#### PROBLEM DETAILS:
Output all records verbatim.

#### RAW DATA:

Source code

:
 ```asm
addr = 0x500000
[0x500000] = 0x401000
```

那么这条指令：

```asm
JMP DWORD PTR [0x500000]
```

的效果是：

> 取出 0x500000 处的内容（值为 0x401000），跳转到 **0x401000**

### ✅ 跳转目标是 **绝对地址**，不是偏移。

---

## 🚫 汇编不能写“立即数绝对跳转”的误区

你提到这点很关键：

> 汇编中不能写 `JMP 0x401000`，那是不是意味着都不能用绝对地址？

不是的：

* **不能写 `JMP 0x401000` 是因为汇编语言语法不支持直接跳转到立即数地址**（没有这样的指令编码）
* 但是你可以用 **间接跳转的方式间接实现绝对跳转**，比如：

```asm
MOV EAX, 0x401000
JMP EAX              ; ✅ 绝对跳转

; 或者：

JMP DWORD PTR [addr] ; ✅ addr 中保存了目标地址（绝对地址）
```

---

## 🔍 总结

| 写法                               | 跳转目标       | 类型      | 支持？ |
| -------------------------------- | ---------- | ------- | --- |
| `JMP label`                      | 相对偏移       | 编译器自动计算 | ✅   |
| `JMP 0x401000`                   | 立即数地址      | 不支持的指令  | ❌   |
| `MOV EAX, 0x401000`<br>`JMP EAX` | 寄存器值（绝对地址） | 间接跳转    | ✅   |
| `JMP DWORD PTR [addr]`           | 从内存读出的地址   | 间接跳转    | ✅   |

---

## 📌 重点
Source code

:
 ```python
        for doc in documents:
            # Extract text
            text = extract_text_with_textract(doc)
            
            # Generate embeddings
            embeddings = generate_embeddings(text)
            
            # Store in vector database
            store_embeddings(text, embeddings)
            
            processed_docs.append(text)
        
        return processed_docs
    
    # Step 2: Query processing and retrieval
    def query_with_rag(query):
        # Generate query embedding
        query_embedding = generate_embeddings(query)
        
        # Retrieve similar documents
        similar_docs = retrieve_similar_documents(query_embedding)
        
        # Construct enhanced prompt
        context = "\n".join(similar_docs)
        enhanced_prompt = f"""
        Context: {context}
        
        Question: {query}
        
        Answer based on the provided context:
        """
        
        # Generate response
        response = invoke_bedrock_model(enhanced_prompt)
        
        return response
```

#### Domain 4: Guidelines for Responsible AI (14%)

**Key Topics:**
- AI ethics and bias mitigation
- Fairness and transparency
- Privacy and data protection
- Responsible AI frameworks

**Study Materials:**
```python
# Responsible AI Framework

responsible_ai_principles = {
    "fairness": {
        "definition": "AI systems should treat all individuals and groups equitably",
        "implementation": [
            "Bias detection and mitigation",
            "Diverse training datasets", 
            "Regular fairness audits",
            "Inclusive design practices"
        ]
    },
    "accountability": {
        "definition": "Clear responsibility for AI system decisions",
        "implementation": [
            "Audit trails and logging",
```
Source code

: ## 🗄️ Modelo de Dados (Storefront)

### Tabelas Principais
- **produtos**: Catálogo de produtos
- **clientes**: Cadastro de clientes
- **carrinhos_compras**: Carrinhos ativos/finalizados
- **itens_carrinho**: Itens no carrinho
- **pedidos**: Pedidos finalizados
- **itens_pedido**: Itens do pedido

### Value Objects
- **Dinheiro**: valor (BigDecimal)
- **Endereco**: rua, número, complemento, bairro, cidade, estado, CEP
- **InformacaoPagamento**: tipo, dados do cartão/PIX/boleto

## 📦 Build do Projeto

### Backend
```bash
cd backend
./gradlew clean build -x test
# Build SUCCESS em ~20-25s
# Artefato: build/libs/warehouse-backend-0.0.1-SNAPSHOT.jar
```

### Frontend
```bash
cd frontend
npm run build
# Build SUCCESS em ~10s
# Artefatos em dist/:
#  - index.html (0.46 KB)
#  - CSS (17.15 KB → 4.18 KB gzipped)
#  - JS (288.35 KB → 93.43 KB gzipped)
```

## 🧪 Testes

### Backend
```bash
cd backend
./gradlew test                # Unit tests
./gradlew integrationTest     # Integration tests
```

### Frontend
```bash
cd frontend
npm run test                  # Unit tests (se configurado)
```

#### ANSWER:
Source code

:
 ```asm
addr = 0x500000
[0x500000] = 0x401000
```

那么这条指令：

```asm
JMP DWORD PTR [0x500000]
```

的效果是：

> 取出 0x500000 处的内容（值为 0x401000），跳转到 **0x401000**

### ✅ 跳转目标是 **绝对地址**，不是偏移。

---

## 🚫 汇编不能写“立即数绝对跳转”的误区

你提到这点很关键：

> 汇编中不能写 `JMP 0x401000`，那是不是意味着都不能用绝对地址？

不是的：

* **不能写 `JMP 0x401000` 是因为汇编语言语法不支持直接跳转到立即数地址**（没有这样的指令编码）
* 但是你可以用 **间接跳转的方式间接实现绝对跳转**，比如：

```asm
MOV EAX, 0x401000
JMP EAX              ; ✅ 绝对跳转

; 或者：

JMP DWORD PTR [addr] ; ✅ addr 中保存了目标地址（绝对地址）
```

---

## 🔍 总结

| 写法                               | 跳转目标       | 类型      | 支持？ |
| -------------------------------- | ---------- | ------- | --- |
| `JMP label`                      | 相对偏移       | 编译器自动计算 | ✅   |
| `JMP 0x401000`                   | 立即数地址      | 不支持的指令  | ❌   |
| `MOV EAX, 0x401000`<br>`JMP EAX` | 寄存器值（绝对地址） | 间接跳转    | ✅   |
| `JMP DWORD PTR [addr]`           | 从内存读出的地址   | 间接跳转    | ✅   |

---

## 📌 重点
Source code

:
 ```python
        for doc in documents:
            # Extract text
            text = extract_text_with_textract(doc)
            
            # Generate embeddings
            embeddings = generate_embeddings(text)
            
            # Store in vector database
            store_embeddings(text, embeddings)
            
            processed_docs.append(text)
        
        return processed_docs
    
    # Step 2: Query processing and retrieval
    def query_with_rag(query):
        # Generate query embedding
        query_embedding = generate_embeddings(query)
        
        # Retrieve similar documents
        similar_docs = retrieve_similar_documents(query_embedding)
        
        # Construct enhanced prompt
        context = "\n".join(similar_docs)
        enhanced_prompt = f"""
        Context: {context}
        
        Question: {query}
        
        Answer based on the provided context:
        """
        
        # Generate response
        response = invoke_bedrock_model(enhanced_prompt)
        
        return response
```

#### Domain 4: Guidelines for Responsible AI (14%)

**Key Topics:**
- AI ethics and bias mitigation
- Fairness and transparency
- Privacy and data protection
- Responsible AI frameworks

**Study Materials:**
```python
# Responsible AI Framework

responsible_ai_principles = {
    "fairness": {
        "definition": "AI systems should treat all individuals and groups equitably",
        "implementation": [
            "Bias detection and mitigation",
            "Diverse training datasets", 
            "Regular fairness audits",
            "Inclusive design practices"
        ]
    },
    "accountability": {
        "definition": "Clear responsibility for AI system decisions",
        "implementation": [
            "Audit trails and logging",
```
Source code

: ## 🗄️ Modelo de Dados (Storefront)

### Tabelas Principais
- **produtos**: Catálogo de produtos
- **clientes**: Cadastro de clientes
- **carrinhos_compras**: Carrinhos ativos/finalizados
- **itens_carrinho**: Itens no carrinho
- **pedidos**: Pedidos finalizados
- **itens_pedido**: Itens do pedido

### Value Objects
- **Dinheiro**: valor (BigDecimal)
- **Endereco**: rua, número, complemento, bairro, cidade, estado, CEP
- **InformacaoPagamento**: tipo, dados do cartão/PIX/boleto

## 📦 Build do Projeto

### Backend
```bash
cd backend
./gradlew clean build -x test
# Build SUCCESS em ~20-25s
# Artefato: build/libs/warehouse-backend-0.0.1-SNAPSHOT.jar
```

### Frontend
```bash
cd frontend
npm run build
# Build SUCCESS em ~10s
# Artefatos em dist/:
#  - index.html (0.46 KB)
#  - CSS (17.15 KB → 4.18 KB gzipped)
#  - JS (288.35 KB → 93.43 KB gzipped)
```

## 🧪 Testes

### Backend
```bash
cd backend
./gradlew test                # Unit tests
./gradlew integrationTest     # Integration tests
```

### Frontend
```bash
cd frontend
npm run test                  # Unit tests (se configurado)
```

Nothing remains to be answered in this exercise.